Wiki Loves Folklore  (WLF) is an international photographic contest where the photographers can contribute media (photographs, video, and audio) about their local folk culture to Wikimedia Commons under free licenses to be used on Wikipedia and any other space with attribution. The 2021 competition is organized by Open Heritage Foundation, is funded by the Wikimedia Foundation, and supported in-kind by local partners in individual countries. 

Wiki Loves Folklore 2021 is a continuation of Wiki Loves Folklore 2020 with the theme of folk culture. The contest is inspired by the successful 2019 pilot of Wiki Loves Love, which resulted in 6500 freely licensed images of global ceremonies, rituals, and festivals. The 2021 contest will run from 1 Jan – 29 Feb. 

This photography contest is focused on folk culture of different regions, including,  folk dances, folk music, folk activities, folk games, folk cuisine, folk wear, folklore, and tradition, including ballads, folktales, fairy tales, legends, traditional song, and dance, folk plays, games, seasonal events, calendar customs, folk arts, folk religion, mythology, etc. The campaign is targeted at protecting the world’s intangible cultural heritage.

Why Wiki Loves Folklore

The intangible culture includes traditions or living expressions inherited from our ancestors and passed on to our descendants, such as oral traditions, performing arts, social practices, rituals, festive events, knowledge, and practices concerning nature and the universe or the knowledge and skills to produce traditional crafts. While fragile, intangible cultural heritage is an important factor in maintaining cultural diversity in the face of growing globalization. An understanding of the intangible cultural heritage of different communities helps with intercultural dialogue and encourages mutual respect for other ways of life. 
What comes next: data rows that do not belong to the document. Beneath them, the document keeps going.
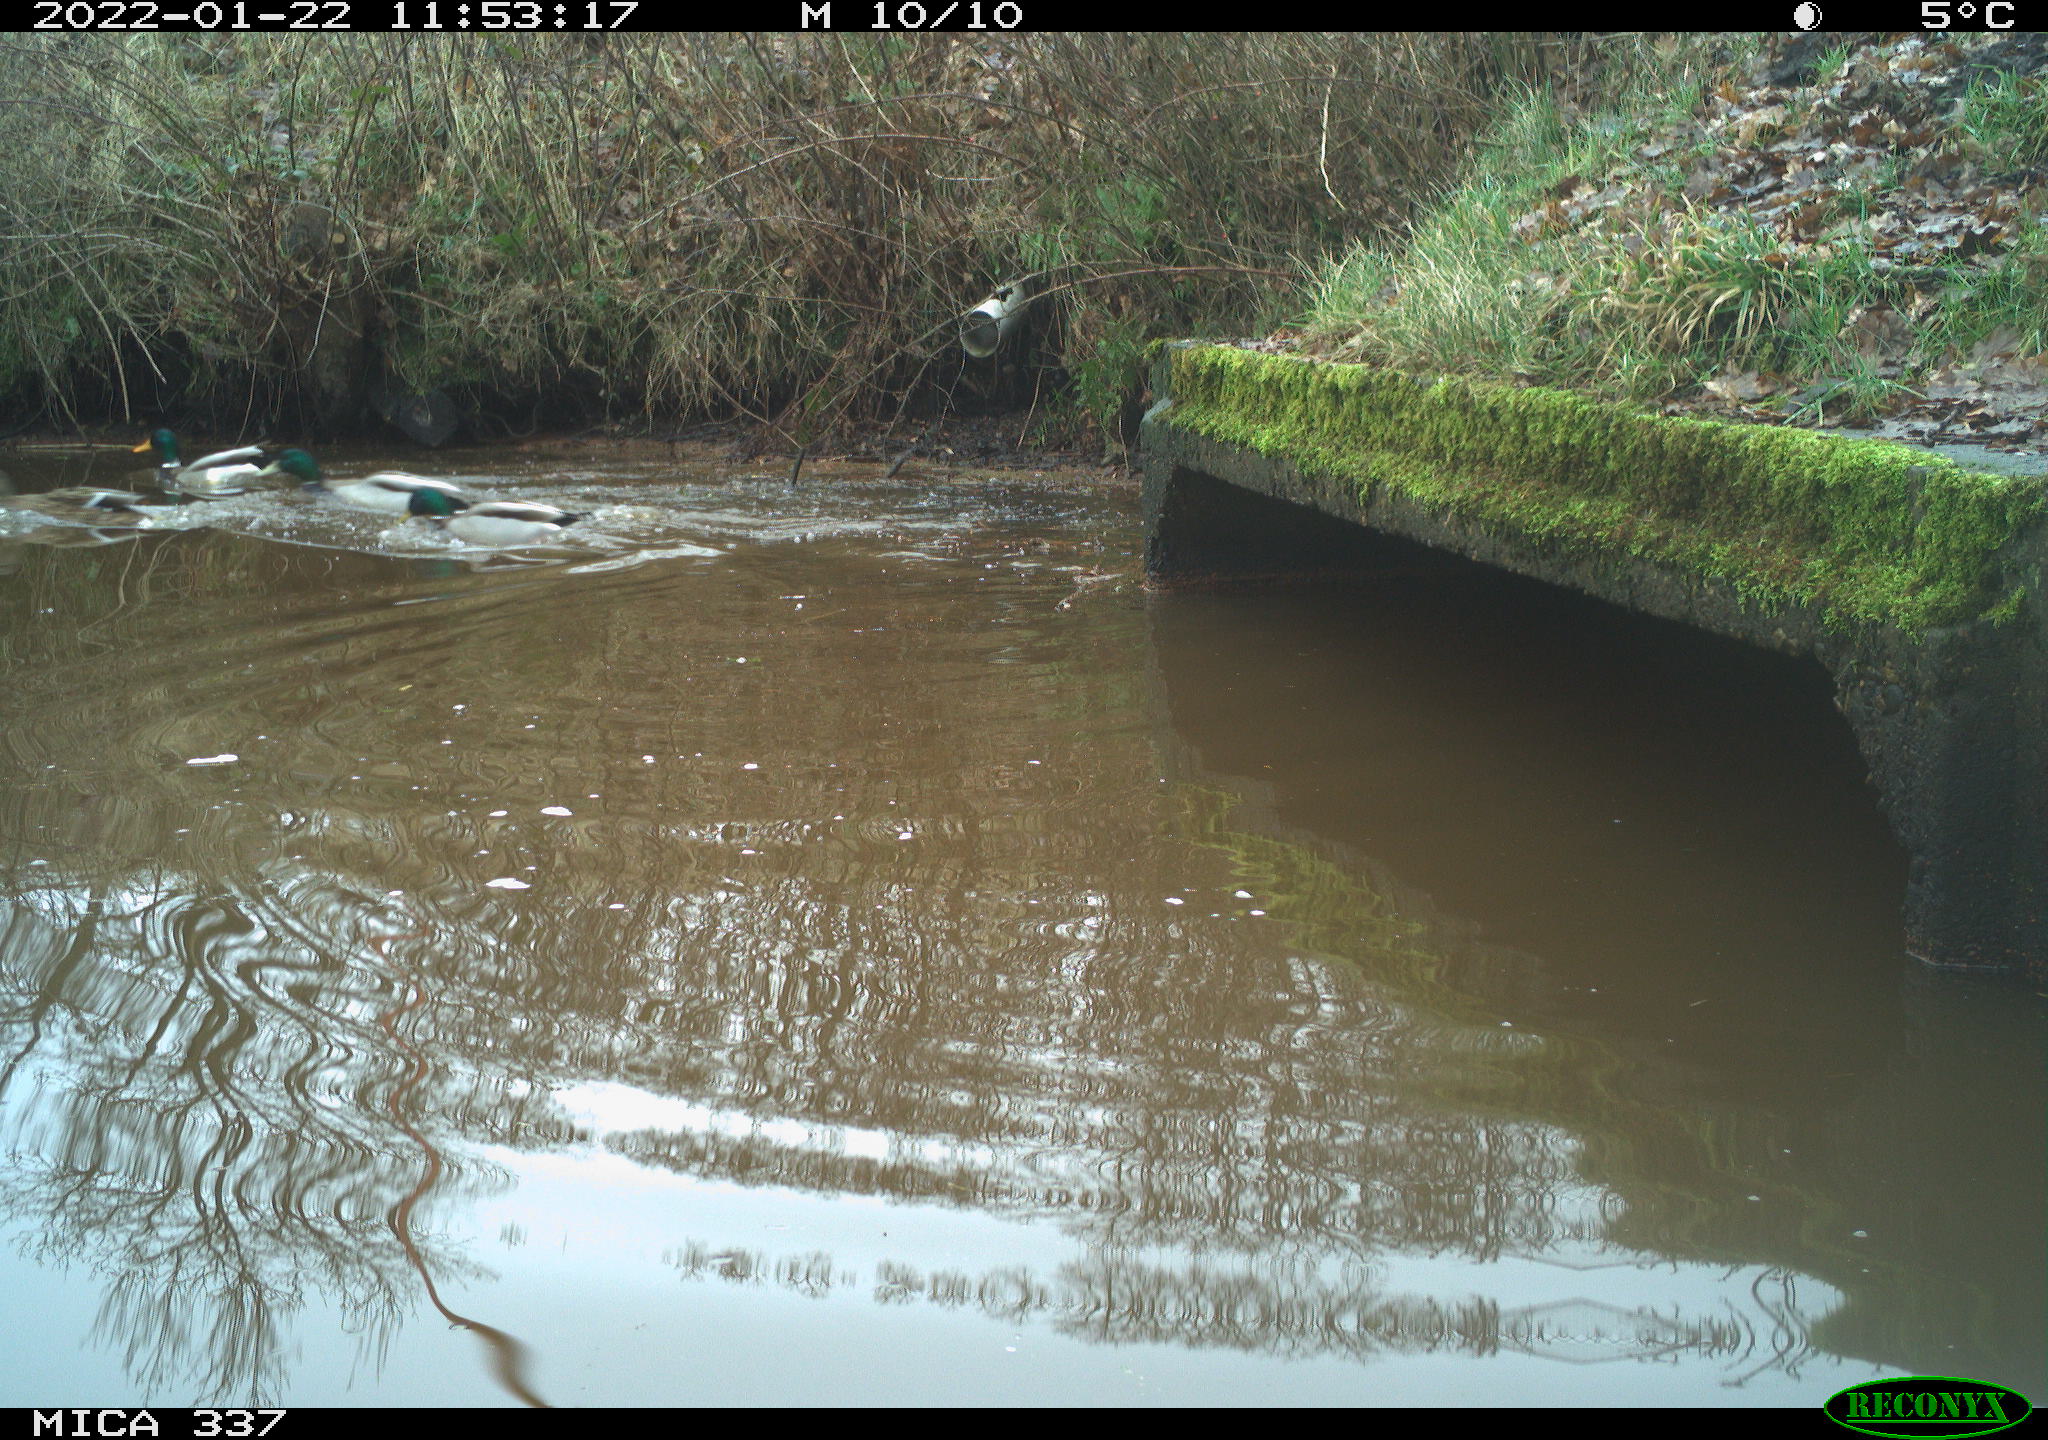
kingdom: Animalia
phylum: Chordata
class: Aves
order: Anseriformes
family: Anatidae
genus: Anas
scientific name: Anas platyrhynchos
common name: Mallard
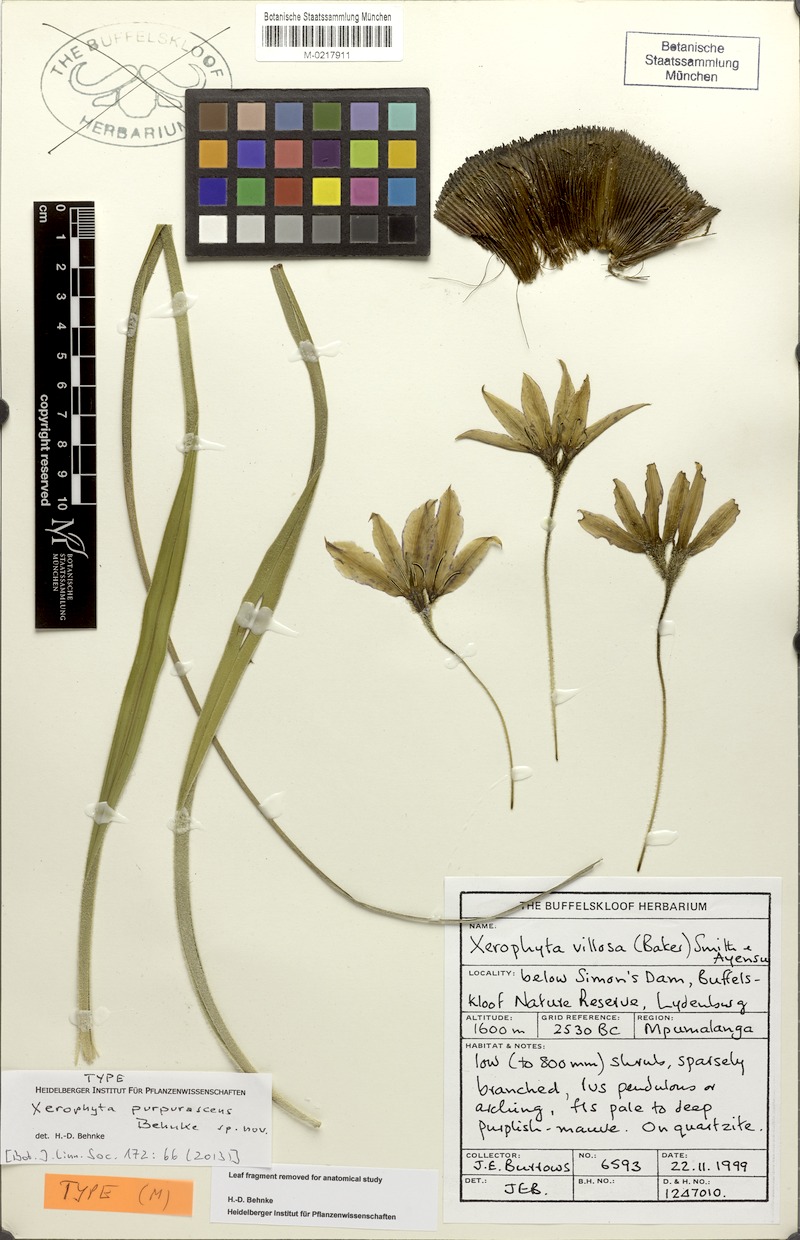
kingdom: Plantae
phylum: Tracheophyta
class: Liliopsida
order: Pandanales
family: Velloziaceae
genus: Xerophyta
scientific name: Xerophyta purpurascens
One of our primary goals this year will be to teach and train the local organizers from emerging countries to be able to start coordinating the campaign locally to improve the visibility of the campaign in their region with local photo walks and regional partnerships with heritage bodies and better coverage of their traditions with wider participation. 

Since 2019, the project has achieved the following things:

  • Over 26,000 images have been entered by 3196 competitors from up to 59 countries under a free license (CC-BY-SA) ;
  • The 2019 photography contest led to 7121 images from 1700+ participants from over 120 countries. 
  • The 2020 photography contest led to 19052 images, 144 videos, and 13 audio files from over 125 countries by 1496 photographers. 
  • The competition attracts high levels of new contributors to the Wikimedia projects – an average of 80% of participants are new contributors;

You can view the international winning images from all years below and view 2019’s winners here.

One of the most special features of this project is that it is open for participation internationally rather than only in targeted or participating countries the emerging communities that are not able to coordinate or have the insufficient capacity (lack of staff resources, etc.) to organize such campaigns. 

One of our primary goals this year will be to teach and train the local organizers from emerging countries to be able to start coordinating the campaign locally to improve the visibility of the folk culture in their region with local photowalks and regional partnerships with heritage bodies and better coverage of their traditions with wider participation. 

We saw the opportunity to flourish this scope of leadership and wider accessibility to emerging audiences after a pilot from Ghana in WIki Loves Folklore 2020 by Global Open Initiative that did coverage for the campaign and did multiple photo walks with photographers.  

We aim to offer opportunities for communities and photographers all around the world, including the regions that have no or little organized Wikimedia community to organize or coordinate such contests and some of the important tribal and indigenous areas of Asia, Africa, Latin America that have no documentation over the internet. 

In such regions, it may not be possible for individual explorers to visit and document their everyday life and traditions but our campaign allows the local photographers who stumble upon the contest to be able to share and pass the wealth of oral traditions, performing arts, social practices, rituals, festive events, traditional knowledge and practices, and crafts, thus, not only documenting the important part of their heritage but also releasing content under a free license so it can be reused for research and educational purposes by academia and cultural lovers.